The amphiphilic grafted copolymer N-phthaloylchitosan-grafted poly(ethylene glycol) methyl ether (PLC-g-mPEG) was synthesized using chitosan with four different degrees of deacetylations (DD) (80, 85, 90 and 95%). All-trans retinoic acid (ATRA) was incorporated into PLC-g-mPEG by dialysis method in an attempt to optimize carriers for ATRA delivery. Morphological investigation by transmission electron microscopy (TEM) showed that the particles had round and uniform shapes. The particle sizes of ATRA incorporated into micelles were about 80-160 nm depending on the initial drug-loaded and %DD of chitosan. Physicochemical properties of ATRA-loaded polymeric micelles were also investigated. It was found that %DD of chitosan, which corresponded to the N-phthaloyl groups in the inner core of the micelles, was a key factor in controlling the incorporation efficiency, stability of the drug-loaded micelles and drug release behavior.
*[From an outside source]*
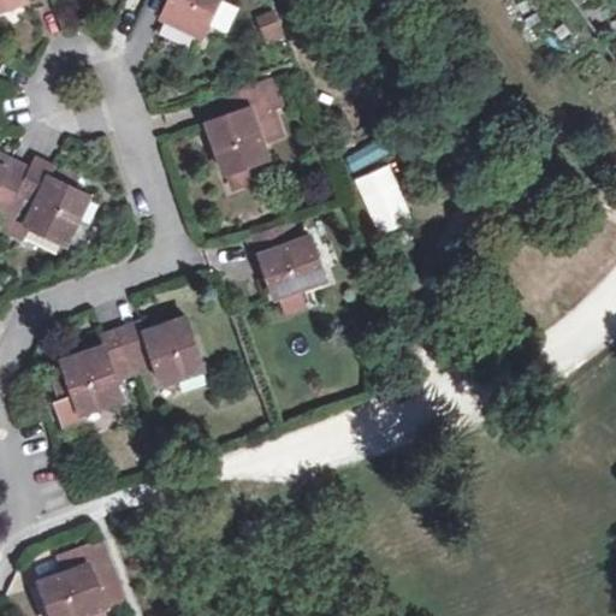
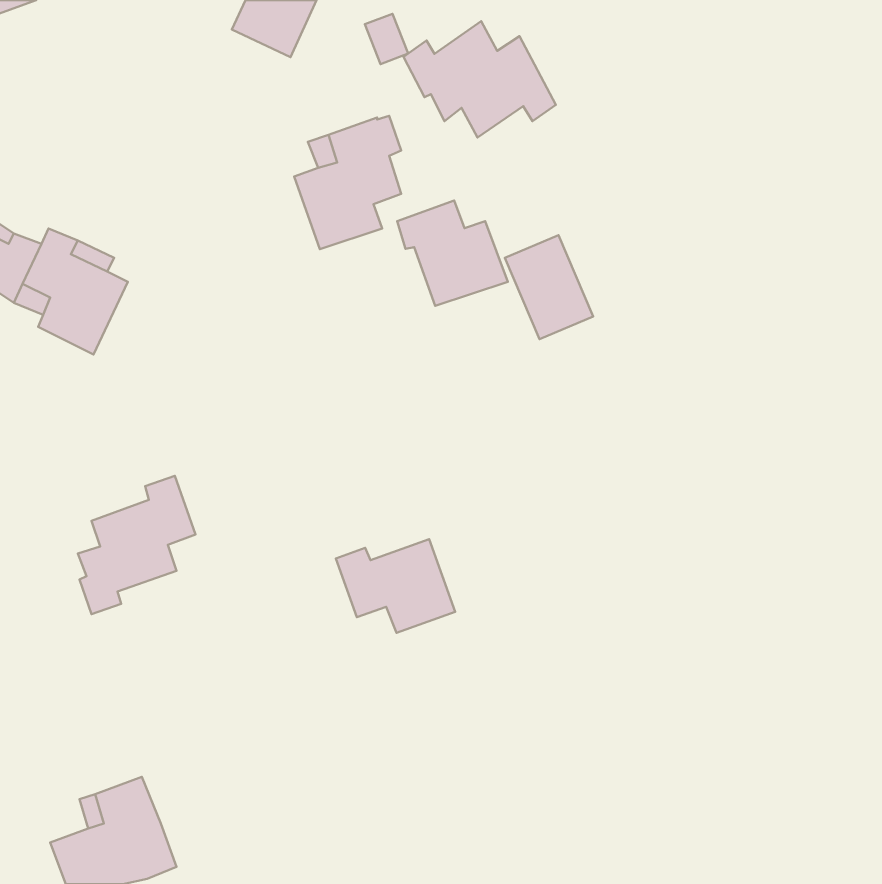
building: none -> [403,21,556,138]
building: [250,224,327,297] -> [397,200,508,306]
building: [122,318,205,383] -> [336,539,455,633]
As the %DD increased, the incorporation efficiency and ATRA-loaded micelles stability increased. The sustained release profiles were also obtained at high %DD (90 and 95%). When compared to the unprotected ATRA, ATRA loaded in PLC-g-mPEG micelles was efficiently protected from photodegradation. This result suggested that loading of ATRA in micelles improved the chemical stability of ATRA.

Camptothecin-incorporating N-phthaloylchitosan-g-mPEG self-assembly micellar system: effect of degree of deacetylation.

Amphiphilic grafted copolymers, N-phthaloylchitosan-grafted poly (ethylene glycol) methyl ether (PLC-g-mPEG), were synthesized from chitosan with different degree of deacetylation (DD=80%, 85%, 90% and 95%). Due to their amphiphilic characteristic, these copolymers could form micelle-like nanoparticles. The critical micelle concentration (CMC) of these nanoparticles with different DD in water was similar (28microg/ml). Under transmission electron microscope (TEM), the nanoparticles exhibited a regular spherical shape with core-shell structure. The particle sizes determined by dynamic light scattering were in the range of 100-250nm, and increased as the %DD of chitosan increased. The cytotoxicity of phthaloylchitosans (PLC) and PLC-g-mPEG in Hela cells line were evaluated. The results showed that cytotoxicity of PLC and PLC-g-mPEG increased with increasing %DD of chitosan. The cytotoxicity of PLC-g-mPEG was significantly lower than that of PLC. Camptothecin as a model drug was loaded into the inner core of the micelles by dialysis method. It was found that %DD of chitosan, corresponding to the N-phthaloyl groups in the inner core of the nanoparticle obtained, was a key factor in controlling %yield, stability of the drug-loaded micelles, and drug release behavior. As the %DD increased, the CPT-loaded micelles stability increased. Release of CPT from the micelles was dependent on the %DD and a sustained release was obtained in high %DD.

Incorporation of camptothecin into N-phthaloyl chitosan-g-mPEG self-assembly micellar system.

The capability of N-phthaloylchitosan-grafted poly (ethylene glycol) methyl ether (mPEG)(PLC-g-mPEG) to enhance the aqueous solubility and stability of the lactone form of camptothecin (CPT) was investigated. PLC-g-mPEG formed a core-shell micellar structure after dialysis of the polymer solutions in dimethyl sulfoxide (DMSO) or dimethylformamide (DMF) against water, with a critical micelle concentration (CMC) of 28 microg/ml. CPT was loaded into the inner core of the micelles by dialysis method. The results showed an increase in the CPT-loading amount with an increasing concentration of CPT. The stability of drug-loaded micelles was studied by gel-permeation chromatography (GPC), and their in vitro release behaviors were analyzed. Release of CPT from the micelles was sustained. When compared to the unprotected CPT, CPT-loaded PLC-g-mPEG micelles were able to prevent the hydrolysis of the lactone group of the drug. The kinetics of the CPT hydrolysis in human serum albumin (HSA) and fetal bovine serum (FBS) were pseudo-first order. The hydrolysis rate constants for CPT and CPT-loaded PLC-g-mPEG micelles in phosphate-buffered saline (PBS) pH 7.4, were 7.4 x 10(-3) min(-1) and 9.1 x 10(-3) h(-1), parallel to an increase in half-life of CPT from 94 min to 76.15 h, respectively.